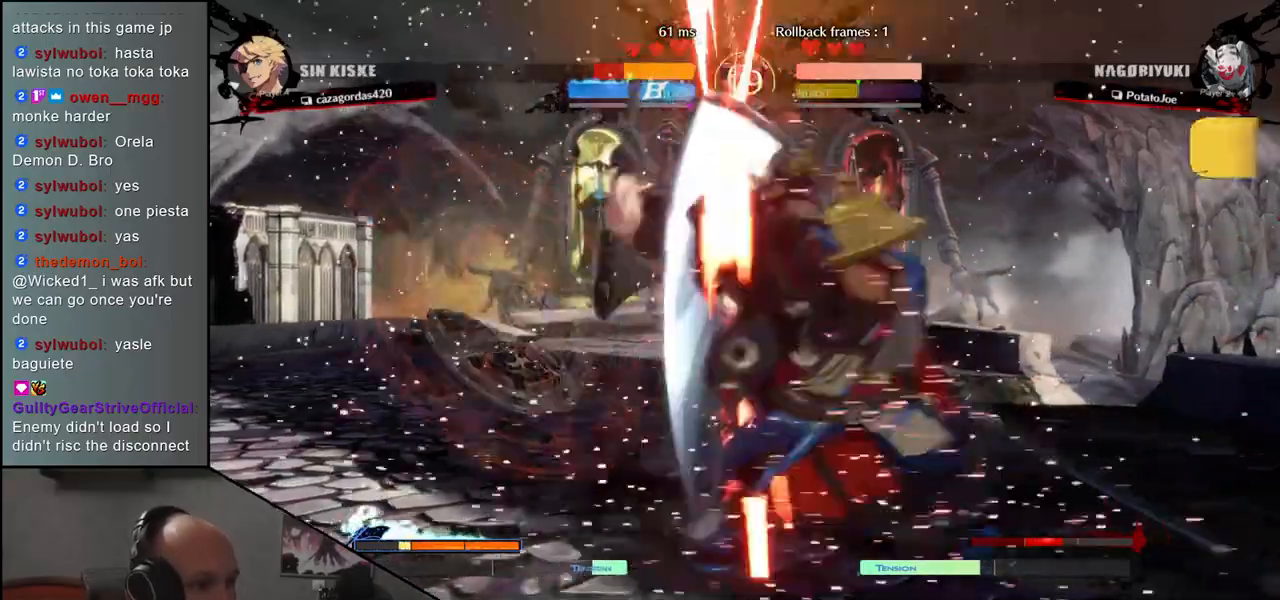
{"buttons": [], "left_stick": "center", "events": [[50, "R1", "down"], [133, "R1", "up"]]}
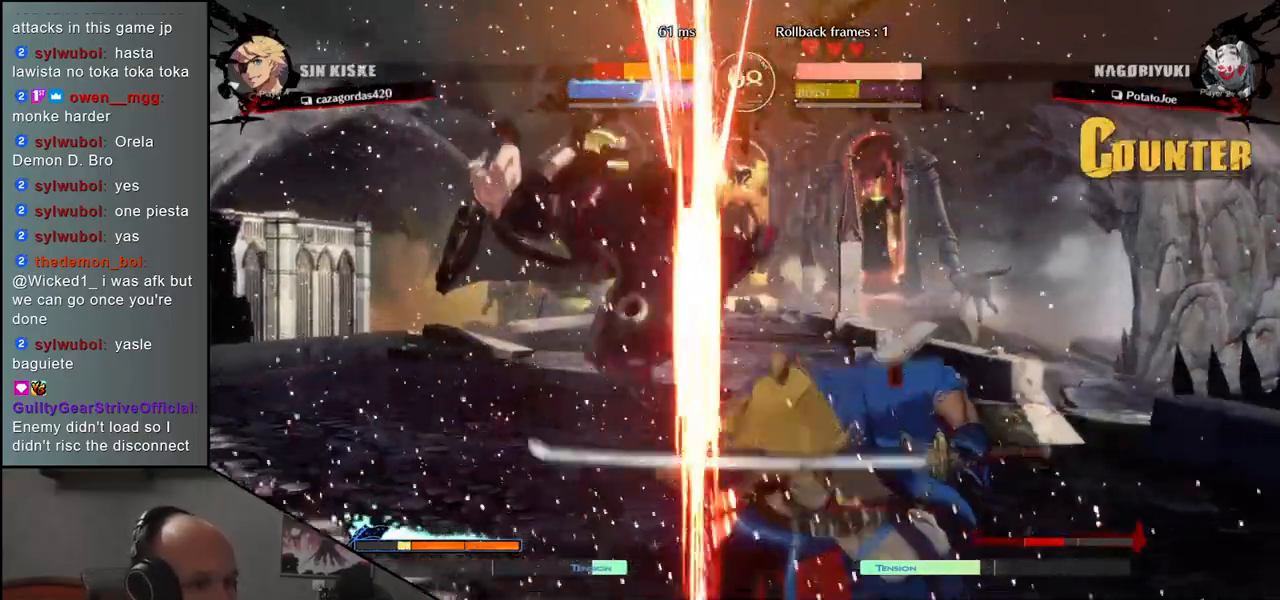
{"buttons": [], "left_stick": "center", "events": []}
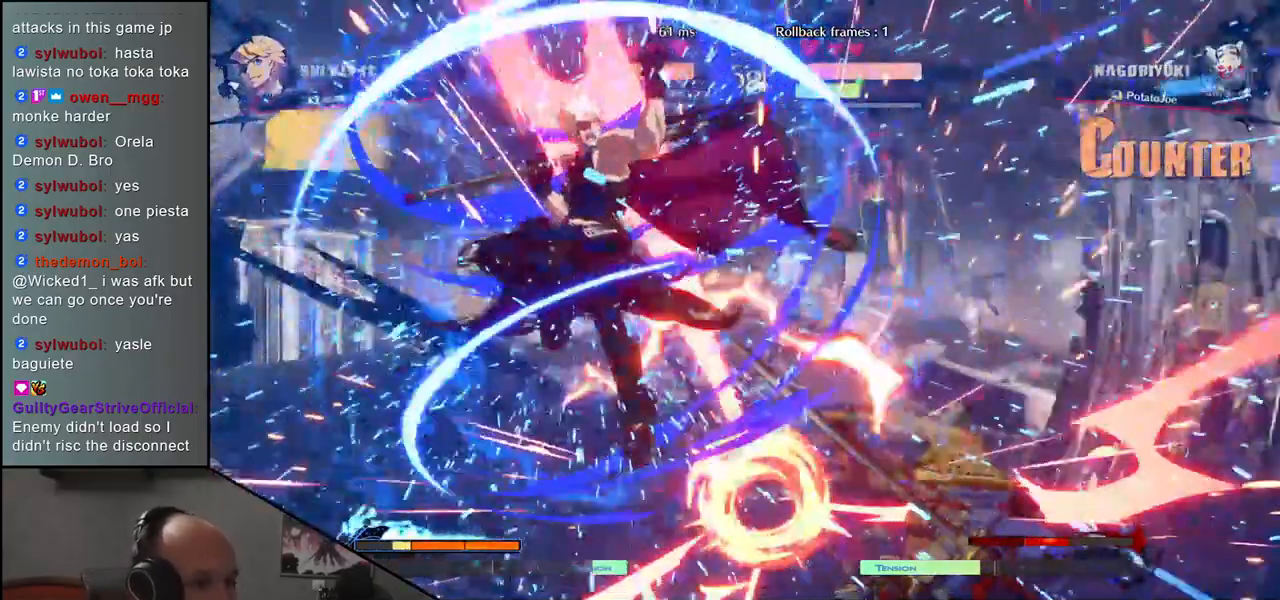
{"buttons": [], "left_stick": "center", "events": []}
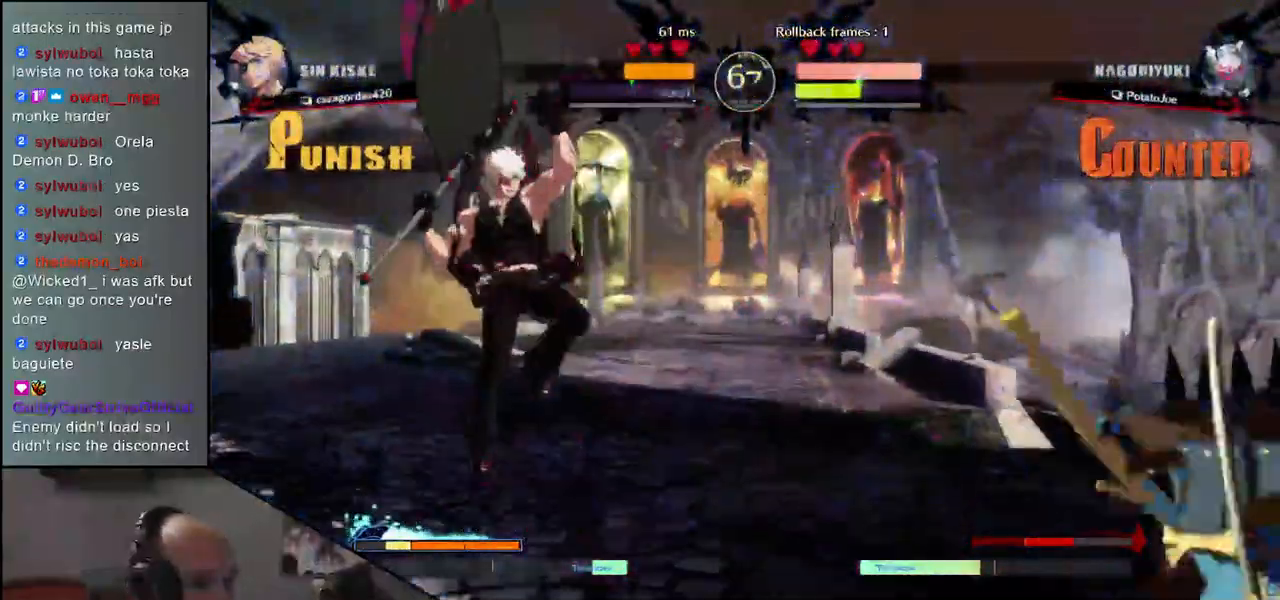
{"buttons": [], "left_stick": "up", "events": [[17, "left_stick", "right"], [300, "left_stick", "down"], [367, "left_stick", "left"], [433, "left_stick", "up"]]}
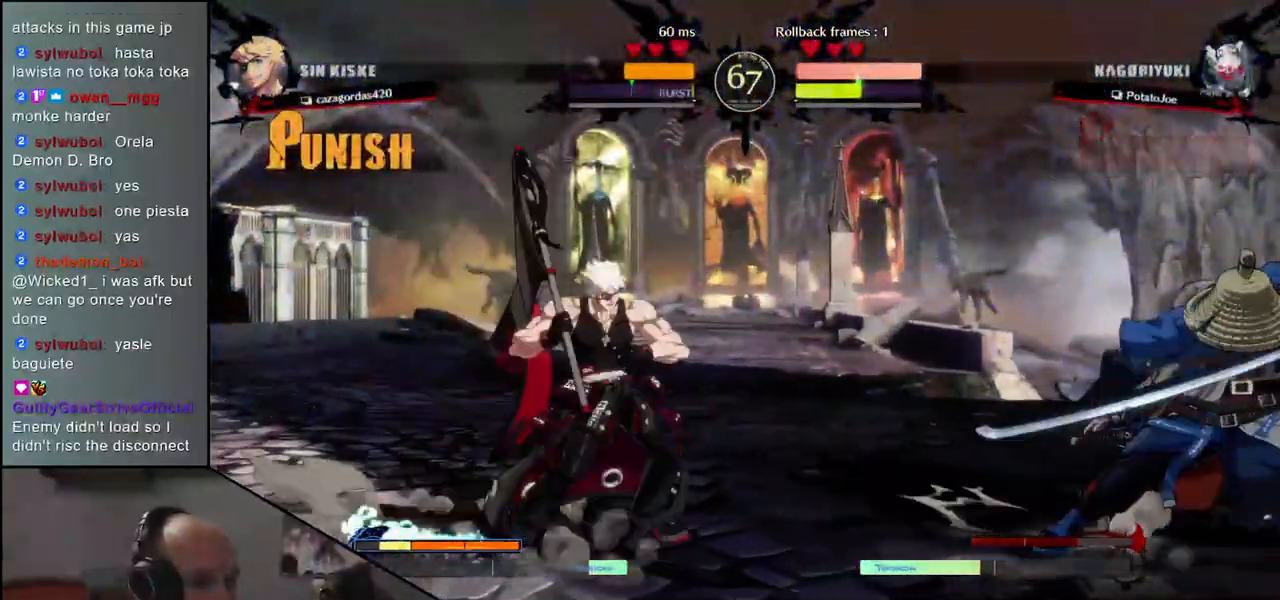
{"buttons": [], "left_stick": "center", "events": [[50, "left_stick", "right"], [100, "left_stick", "center"], [350, "L1", "down"], [433, "L1", "up"]]}
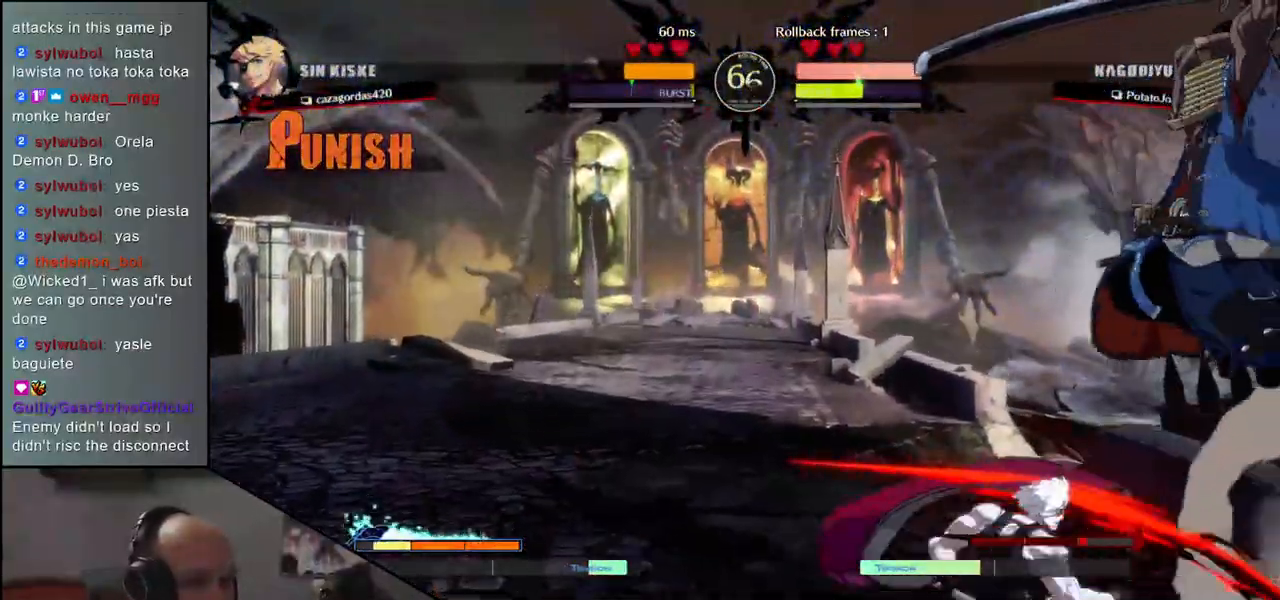
{"buttons": ["R1"], "left_stick": "center", "events": [[100, "L1", "down"], [183, "L1", "up"], [500, "R1", "down"]]}
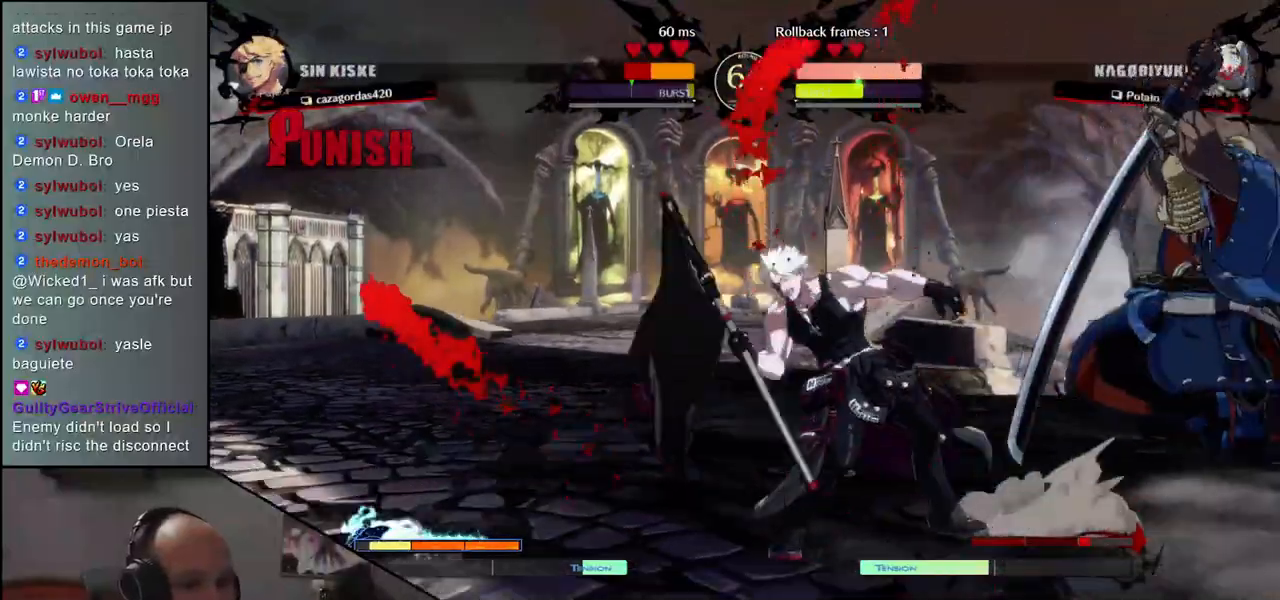
{"buttons": [], "left_stick": "center", "events": [[83, "R1", "up"], [183, "R1", "down"], [267, "R1", "up"], [367, "R1", "down"], [433, "R1", "up"]]}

WORK ITEM ▸
In your copy, exclude the pictures and repeat each entry above exactly.

ANSWER TO THE EXERCISE ▸
{"buttons": [], "left_stick": "center", "events": [[50, "R1", "down"], [133, "R1", "up"]]}
{"buttons": [], "left_stick": "center", "events": []}
{"buttons": [], "left_stick": "center", "events": []}
{"buttons": [], "left_stick": "up", "events": [[17, "left_stick", "right"], [300, "left_stick", "down"], [367, "left_stick", "left"], [433, "left_stick", "up"]]}
{"buttons": [], "left_stick": "center", "events": [[50, "left_stick", "right"], [100, "left_stick", "center"], [350, "L1", "down"], [433, "L1", "up"]]}
{"buttons": ["R1"], "left_stick": "center", "events": [[100, "L1", "down"], [183, "L1", "up"], [500, "R1", "down"]]}
{"buttons": [], "left_stick": "center", "events": [[83, "R1", "up"], [183, "R1", "down"], [267, "R1", "up"], [367, "R1", "down"], [433, "R1", "up"]]}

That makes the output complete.